The Junior Order adopted several key symbols:

- The American Flag – Representing national unity and allegiance.
- The All-Seeing Eye – Signifying divine oversight and personal accountability.
- The Square and Compass – Borrowed from craft guild and Masonic symbolism, indicating moral rectitude and skill.
- An Open Bible – Denoting the moral foundation of the Order’s teachings.

Public rituals were also a key aspect of the Order's work. Many councils organized flag presentations to schools, patriotic parades, and memorial services to honor deceased members and military veterans. These events often featured formal addresses, musical performances, and the involvement of local civic leaders.

While ritual observance has been simplified over time, many state and local councils continue to uphold traditional ceremonies during installations of officers, annual sessions, and commemorative occasions.

== Orphans’ Homes ==

=== Tiffin, Ohio ===
The idea of a National Orphans’ Home was first proposed in 1891 by Brother Charles Lawrence of Ohio. The concept gained traction and was adopted as one of the Order’s core objectives. A committee led by Brother J. H. Zimmerman of Plain City, Ohio—later dubbed the "Father of the Orphans’ Home"—oversaw the site selection and planning. The home officially opened in 1896 in Tiffin, Ohio, and received its first residents in August of that year.
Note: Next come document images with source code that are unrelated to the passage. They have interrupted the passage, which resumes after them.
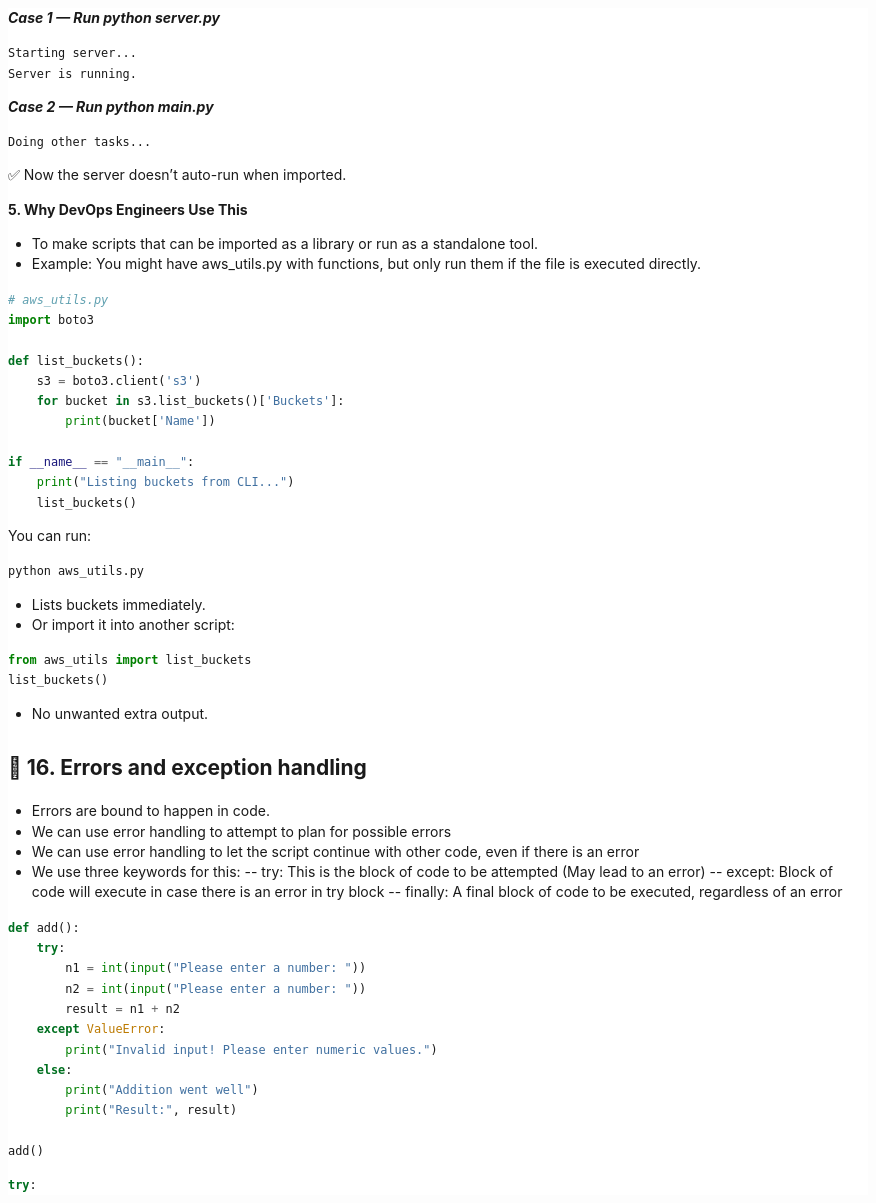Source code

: ***Case 1 — Run python server.py***
```nginx
Starting server...
Server is running.
```
***Case 2 — Run python main.py***
```nginx
Doing other tasks...
```
✅ Now the server doesn’t auto-run when imported.

**5. Why DevOps Engineers Use This**
- To make scripts that can be imported as a library or run as a standalone tool.
- Example: You might have aws_utils.py with functions, but only run them if the file is executed directly.
```python
# aws_utils.py
import boto3

def list_buckets():
    s3 = boto3.client('s3')
    for bucket in s3.list_buckets()['Buckets']:
        print(bucket['Name'])

if __name__ == "__main__":
    print("Listing buckets from CLI...")
    list_buckets()
```
You can run:
```bash
python aws_utils.py
```

- Lists buckets immediately.
- Or import it into another script:

```python
from aws_utils import list_buckets
list_buckets()
```
- No unwanted extra output.

## 📘 16. Errors and exception handling
- Errors are bound to happen in code.
- We can use error handling to attempt to plan for possible errors
- We can use error handling to let the script continue with other code, even if there is an error
- We use three keywords for this:
-- try: This is the block of code to be attempted (May lead to an error)
-- except: Block of code will execute in case there is an error in try block
-- finally: A final block of code to be executed, regardless of an error

```python
def add():
    try:
        n1 = int(input("Please enter a number: "))
        n2 = int(input("Please enter a number: "))
        result = n1 + n2
    except ValueError:
        print("Invalid input! Please enter numeric values.")
    else:
        print("Addition went well")
        print("Result:", result)

add()
```
```python
try:
```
The facility featured dormitories (referred to as cottages), a school, farmland, and vocational training buildings. It operated on a partially self-sustaining agricultural model and was supported by member contributions rather than state aid. At its height, the Tiffin home housed dozens of children from states across the country, providing them with formal education, Christian instruction, and work skills.

Despite financial hardship and organizational conflict in the early 1900s, the trustees managed to keep the home open to all eligible children without interruption. At one point, it had a net valuation of over $66,000 and served as a symbol of the Order’s mission of fraternity and care.

The home was shut down in the 1940s but its alumni—colloquially known as "Home Kids"—still have a homecoming reunion over Labor Day weekend in September.

=== Lexington, North Carolina ===
In addition to the national facility in Ohio, the North Carolina State Council initiated the founding of its own orphanage. At the 1905 State Council session in Goldsboro, a resolution was adopted stating: "that the State Council of North Carolina Jr. O.U.A.M., establish an Orphans' Home in our State."

A committee of five was appointed to solicit site proposals, determine costs, and report at the next session. While the original Tiffin home remained the official national facility, the establishment of a North Carolina home marked a regional commitment to support orphans closer to local membership bases.

Between 1925 and 1932, the Junior Order constructed the Junior Order United American Mechanics National Orphans Home near Lexington, North Carolina. This facility was added to the National Register of Historic Places in 1984.

The home operated under the name "American Children's Home," continuing the legacy of the Junior Order's dedication to orphans and widows. This facility still exists today as a nonsectarian, nonprofit residential program for children in need.